Computer vision-powered intelligent cameras, on the other hand, can accurately detect individuals with past criminal records by running facial recognition scans through police records and other historical security data. AI-powered security cameras go the extra mile and closely monitor the behavior, mannerisms, and actions of individuals to predict whether they are about to commit a crime or not. Such systems do not need humans to constantly check if they are functioning properly. Apart from that, these systems, just like pavement management systems, are relatively cheap to incorporate in smart cities of wealthy countries. Intelligent security cameras are truly low-risk when it comes to the implementation of AI in smart cities. Like pavement management applications, these systems have to just comply with basic individual privacy norms to be accepted for implementation for daily use.
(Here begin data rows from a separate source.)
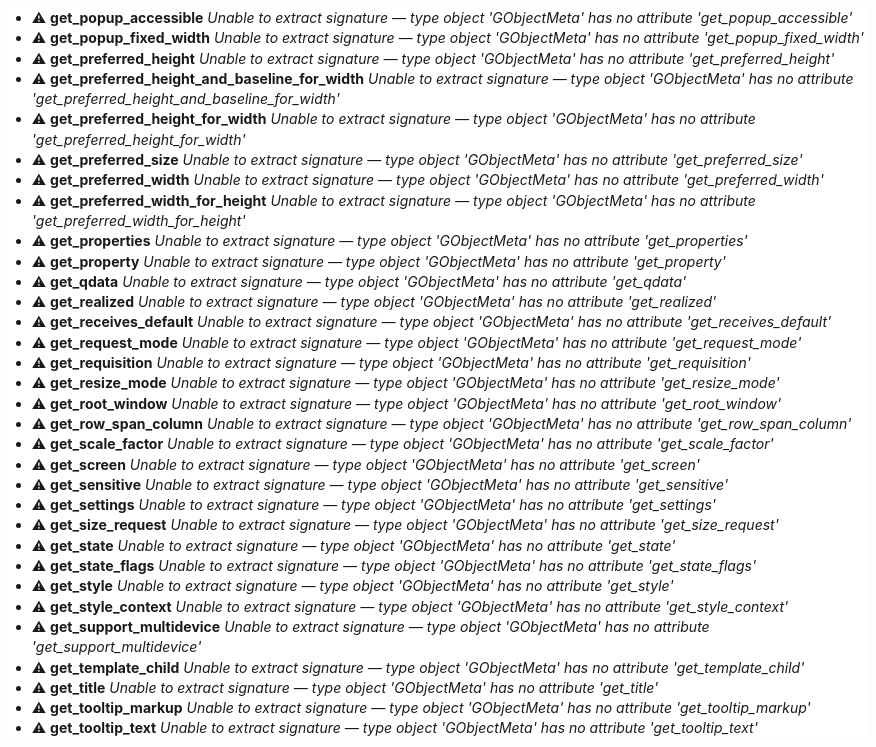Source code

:   - ⚠️ **get_popup_accessible** _Unable to extract signature — type object 'GObjectMeta' has no attribute 'get_popup_accessible'_<br>
  - ⚠️ **get_popup_fixed_width** _Unable to extract signature — type object 'GObjectMeta' has no attribute 'get_popup_fixed_width'_<br>
  - ⚠️ **get_preferred_height** _Unable to extract signature — type object 'GObjectMeta' has no attribute 'get_preferred_height'_<br>
  - ⚠️ **get_preferred_height_and_baseline_for_width** _Unable to extract signature — type object 'GObjectMeta' has no attribute 'get_preferred_height_and_baseline_for_width'_<br>
  - ⚠️ **get_preferred_height_for_width** _Unable to extract signature — type object 'GObjectMeta' has no attribute 'get_preferred_height_for_width'_<br>
  - ⚠️ **get_preferred_size** _Unable to extract signature — type object 'GObjectMeta' has no attribute 'get_preferred_size'_<br>
  - ⚠️ **get_preferred_width** _Unable to extract signature — type object 'GObjectMeta' has no attribute 'get_preferred_width'_<br>
  - ⚠️ **get_preferred_width_for_height** _Unable to extract signature — type object 'GObjectMeta' has no attribute 'get_preferred_width_for_height'_<br>
  - ⚠️ **get_properties** _Unable to extract signature — type object 'GObjectMeta' has no attribute 'get_properties'_<br>
  - ⚠️ **get_property** _Unable to extract signature — type object 'GObjectMeta' has no attribute 'get_property'_<br>
  - ⚠️ **get_qdata** _Unable to extract signature — type object 'GObjectMeta' has no attribute 'get_qdata'_<br>
  - ⚠️ **get_realized** _Unable to extract signature — type object 'GObjectMeta' has no attribute 'get_realized'_<br>
  - ⚠️ **get_receives_default** _Unable to extract signature — type object 'GObjectMeta' has no attribute 'get_receives_default'_<br>
  - ⚠️ **get_request_mode** _Unable to extract signature — type object 'GObjectMeta' has no attribute 'get_request_mode'_<br>
  - ⚠️ **get_requisition** _Unable to extract signature — type object 'GObjectMeta' has no attribute 'get_requisition'_<br>
  - ⚠️ **get_resize_mode** _Unable to extract signature — type object 'GObjectMeta' has no attribute 'get_resize_mode'_<br>
  - ⚠️ **get_root_window** _Unable to extract signature — type object 'GObjectMeta' has no attribute 'get_root_window'_<br>
  - ⚠️ **get_row_span_column** _Unable to extract signature — type object 'GObjectMeta' has no attribute 'get_row_span_column'_<br>
  - ⚠️ **get_scale_factor** _Unable to extract signature — type object 'GObjectMeta' has no attribute 'get_scale_factor'_<br>
  - ⚠️ **get_screen** _Unable to extract signature — type object 'GObjectMeta' has no attribute 'get_screen'_<br>
  - ⚠️ **get_sensitive** _Unable to extract signature — type object 'GObjectMeta' has no attribute 'get_sensitive'_<br>
  - ⚠️ **get_settings** _Unable to extract signature — type object 'GObjectMeta' has no attribute 'get_settings'_<br>
  - ⚠️ **get_size_request** _Unable to extract signature — type object 'GObjectMeta' has no attribute 'get_size_request'_<br>
  - ⚠️ **get_state** _Unable to extract signature — type object 'GObjectMeta' has no attribute 'get_state'_<br>
  - ⚠️ **get_state_flags** _Unable to extract signature — type object 'GObjectMeta' has no attribute 'get_state_flags'_<br>
  - ⚠️ **get_style** _Unable to extract signature — type object 'GObjectMeta' has no attribute 'get_style'_<br>
  - ⚠️ **get_style_context** _Unable to extract signature — type object 'GObjectMeta' has no attribute 'get_style_context'_<br>
  - ⚠️ **get_support_multidevice** _Unable to extract signature — type object 'GObjectMeta' has no attribute 'get_support_multidevice'_<br>
  - ⚠️ **get_template_child** _Unable to extract signature — type object 'GObjectMeta' has no attribute 'get_template_child'_<br>
  - ⚠️ **get_title** _Unable to extract signature — type object 'GObjectMeta' has no attribute 'get_title'_<br>
  - ⚠️ **get_tooltip_markup** _Unable to extract signature — type object 'GObjectMeta' has no attribute 'get_tooltip_markup'_<br>
  - ⚠️ **get_tooltip_text** _Unable to extract signature — type object 'GObjectMeta' has no attribute 'get_tooltip_text'_<br>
Apart from these, there are several other low-risk-high-reward applications and application areas wherein AI would enhance the overall connectivity and efficiency of smart cities without governments having to spend a fortune for their incorporation and running. To gain momentum in their smart city initiatives through successful AI implementation, administrators will need to focus on such applications before moving on to more ambitious projects.